Dataset records Start Marker
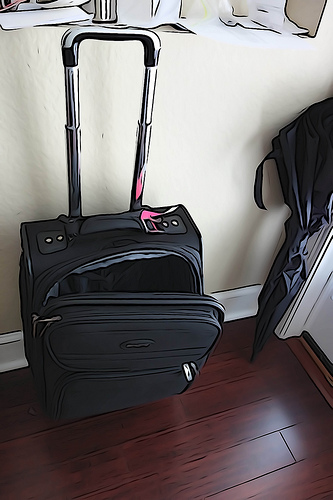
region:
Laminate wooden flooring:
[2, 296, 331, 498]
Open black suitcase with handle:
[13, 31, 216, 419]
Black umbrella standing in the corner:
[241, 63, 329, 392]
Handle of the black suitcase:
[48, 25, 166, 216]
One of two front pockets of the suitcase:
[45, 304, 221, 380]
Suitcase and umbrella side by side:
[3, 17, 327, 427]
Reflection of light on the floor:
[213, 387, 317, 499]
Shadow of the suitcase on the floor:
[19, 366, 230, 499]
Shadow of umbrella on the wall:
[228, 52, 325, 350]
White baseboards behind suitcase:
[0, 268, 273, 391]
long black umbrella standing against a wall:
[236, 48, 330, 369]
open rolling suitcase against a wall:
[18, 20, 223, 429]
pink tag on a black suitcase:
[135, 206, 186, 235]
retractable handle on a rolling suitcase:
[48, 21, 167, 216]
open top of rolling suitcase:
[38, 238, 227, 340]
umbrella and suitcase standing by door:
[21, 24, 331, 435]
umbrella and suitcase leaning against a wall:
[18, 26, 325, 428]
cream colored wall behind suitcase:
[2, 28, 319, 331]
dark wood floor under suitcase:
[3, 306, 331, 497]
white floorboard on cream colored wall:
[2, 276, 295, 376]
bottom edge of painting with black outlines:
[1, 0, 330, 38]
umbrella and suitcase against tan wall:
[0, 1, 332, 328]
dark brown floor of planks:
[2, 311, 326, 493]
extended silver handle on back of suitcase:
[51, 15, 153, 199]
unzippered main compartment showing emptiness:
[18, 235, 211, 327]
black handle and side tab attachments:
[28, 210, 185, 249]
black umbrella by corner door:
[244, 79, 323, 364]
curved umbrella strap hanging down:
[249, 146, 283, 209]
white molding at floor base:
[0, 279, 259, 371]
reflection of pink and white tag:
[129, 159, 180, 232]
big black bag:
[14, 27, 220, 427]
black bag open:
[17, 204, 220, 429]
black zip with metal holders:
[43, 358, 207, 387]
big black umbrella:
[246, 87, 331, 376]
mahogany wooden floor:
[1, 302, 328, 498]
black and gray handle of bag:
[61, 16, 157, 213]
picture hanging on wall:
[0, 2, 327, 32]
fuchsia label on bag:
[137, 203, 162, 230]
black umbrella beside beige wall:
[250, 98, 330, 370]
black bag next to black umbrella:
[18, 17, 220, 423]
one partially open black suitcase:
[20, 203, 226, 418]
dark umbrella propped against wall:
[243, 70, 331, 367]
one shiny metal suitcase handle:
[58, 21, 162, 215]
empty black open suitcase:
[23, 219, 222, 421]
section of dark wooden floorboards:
Dataset records End Marker
Dataset records Start Marker
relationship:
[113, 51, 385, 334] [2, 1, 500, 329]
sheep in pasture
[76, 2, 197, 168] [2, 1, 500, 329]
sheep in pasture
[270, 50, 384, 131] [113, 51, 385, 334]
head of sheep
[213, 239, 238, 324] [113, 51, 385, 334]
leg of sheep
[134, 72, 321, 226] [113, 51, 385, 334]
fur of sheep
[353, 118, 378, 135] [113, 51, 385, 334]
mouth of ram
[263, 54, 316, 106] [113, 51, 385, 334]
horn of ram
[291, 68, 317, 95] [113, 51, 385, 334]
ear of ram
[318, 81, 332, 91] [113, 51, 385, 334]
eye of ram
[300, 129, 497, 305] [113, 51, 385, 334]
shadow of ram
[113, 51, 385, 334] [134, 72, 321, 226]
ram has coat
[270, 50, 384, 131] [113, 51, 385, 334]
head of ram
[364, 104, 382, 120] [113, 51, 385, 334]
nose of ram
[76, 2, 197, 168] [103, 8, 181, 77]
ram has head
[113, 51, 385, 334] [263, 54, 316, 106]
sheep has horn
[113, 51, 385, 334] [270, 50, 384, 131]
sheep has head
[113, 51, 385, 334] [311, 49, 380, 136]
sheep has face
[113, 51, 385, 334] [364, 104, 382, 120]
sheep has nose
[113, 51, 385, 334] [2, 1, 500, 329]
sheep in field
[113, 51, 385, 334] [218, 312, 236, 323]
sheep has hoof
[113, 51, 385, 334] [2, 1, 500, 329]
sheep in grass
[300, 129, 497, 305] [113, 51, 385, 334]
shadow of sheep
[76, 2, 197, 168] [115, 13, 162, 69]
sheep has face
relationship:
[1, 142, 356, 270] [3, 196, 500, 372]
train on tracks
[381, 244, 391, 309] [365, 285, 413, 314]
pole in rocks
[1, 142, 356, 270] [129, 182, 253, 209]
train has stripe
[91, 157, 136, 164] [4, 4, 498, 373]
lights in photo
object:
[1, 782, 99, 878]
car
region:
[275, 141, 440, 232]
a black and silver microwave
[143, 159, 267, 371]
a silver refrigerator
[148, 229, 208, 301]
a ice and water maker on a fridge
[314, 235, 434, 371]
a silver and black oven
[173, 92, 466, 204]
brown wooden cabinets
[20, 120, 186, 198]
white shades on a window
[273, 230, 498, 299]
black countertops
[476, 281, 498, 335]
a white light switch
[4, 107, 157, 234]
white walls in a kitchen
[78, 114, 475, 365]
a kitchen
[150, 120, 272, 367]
Dataset records End Marker
• **What to do**:
Please lay out the stretch of material from the line containing "black umbrella beside" through the line containing "[23, 219, 222, 421]" as a JSON list of strings, one string per line, with blank lines omitted.

• **Task result**:
[
  "black umbrella beside beige wall:",
  "[250, 98, 330, 370]",
  "black bag next to black umbrella:",
  "[18, 17, 220, 423]",
  "one partially open black suitcase:",
  "[20, 203, 226, 418]",
  "dark umbrella propped against wall:",
  "[243, 70, 331, 367]",
  "one shiny metal suitcase handle:",
  "[58, 21, 162, 215]",
  "empty black open suitcase:",
  "[23, 219, 222, 421]"
]